Hire a company/person that is solely a QI like @Dave Foster they do it every day and will keep you legal and on track. 

I did one a few months ago and I’m pretty sure it was under $1,000, $7-800? YMMV. 

If you’re selling and you’re going to buy another rental no matter what, if you probably do a 1031 unless you have almost no capital gain or depreciation capture. If you want to sell and be done with rentals you probably don’t do a 1031 no matter what. 

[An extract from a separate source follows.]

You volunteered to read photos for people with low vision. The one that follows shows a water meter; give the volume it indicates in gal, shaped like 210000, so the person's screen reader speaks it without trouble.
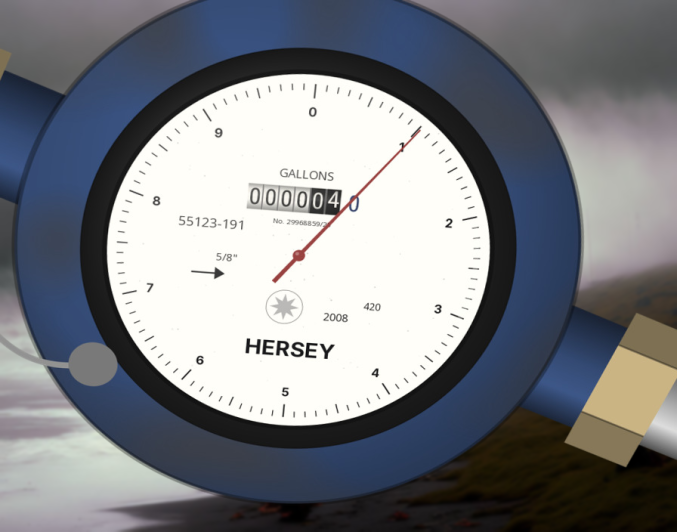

Your equity doesn’t matter in the taxes or decision. You have your selling price, minus all selling costs, minus your purchase price, that’s your taxable gain. (I’m ignoring any extra cap-x because you said it was a condo, but you’d also add any major cap-x to cost basis). You’re also going to have a 25% depreciation recapture on 3.6% (got) per year on the building value, 10 years in your case…


so random guessing. Role-playing.   
  . 
you paid $300k 10 years ago, it’s worth $660k, (so when you sell you net $600k to make math easy.)and your cpa determined that you owned zero land, so it’s all depreciatable. 

you owe 15% on the $300k gain plus 25% tax on $109k depreciation recapture, so you owe $70k in federal taxes, then California reaches out for another $30k?  So if you do an exchange you are saving $100k in taxes today. “Hopefully” you die before ever selling without exchanging and you never owe those taxes.